Em 1946, a família fartou-se de esperar e iniciou a venda rápida de todos os bens móveis. Houve um leilão em Lisboa, despachado em três dias. Os directores dos principais museus nacionais compareceram, mas limitaram-se a seguir com os olhos as peças que voavam para o estrangeiro.
Monserrate foi vendida a um industrial português que, um ano depois, foi “persuadido” a vender ao governo. Já estava então sem recheio e em acelerado processo de decomposição.
Saúl Saragga, o industrial, pretendia dividir Monserrate em várias parcelas. Como notou a dissertação de mestrado de Marta Ribeiro, foi necessário que Flávio Resende, director da Faculdade de Ciências de Lisboa, intercedesse directamente junto de Salazar para que o processo irreparável fosse travado. Em 25 de Maio de 1949, a velha propriedade de Cook tornou-se, por fim, pública.

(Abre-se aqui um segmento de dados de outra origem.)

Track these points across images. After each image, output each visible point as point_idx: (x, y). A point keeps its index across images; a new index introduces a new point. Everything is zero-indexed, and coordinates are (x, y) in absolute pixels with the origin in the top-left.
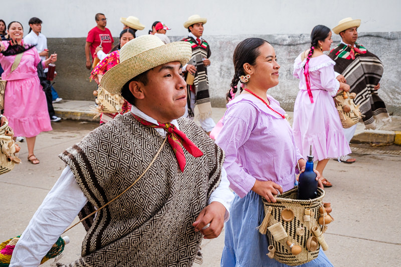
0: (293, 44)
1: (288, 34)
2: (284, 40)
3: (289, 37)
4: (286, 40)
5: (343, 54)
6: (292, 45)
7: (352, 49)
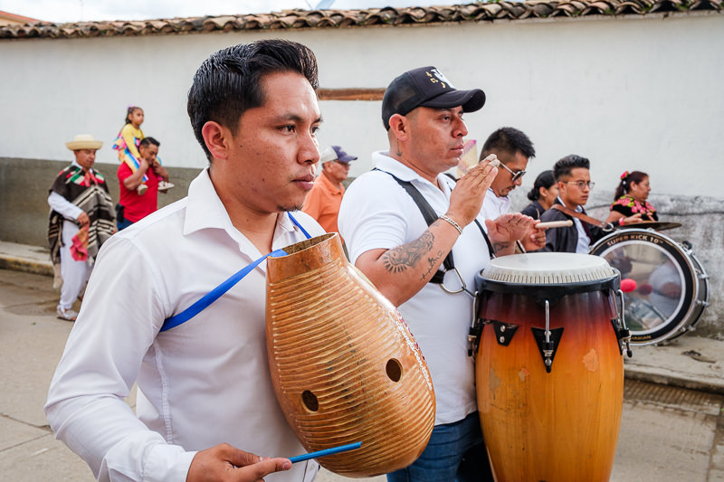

E Velázquez? A família manteve o quadro na sua posse por mais uma década, talvez ciosa do carinho que o patriarca mantivera pela velha cozinheira.
Em 1955, finalmente, os Trustees da Família Cook cederam-no à National Gallery de Edimburgo, onde está exposto desde então. Assim fugiu um Velázquez que poderia cá estar.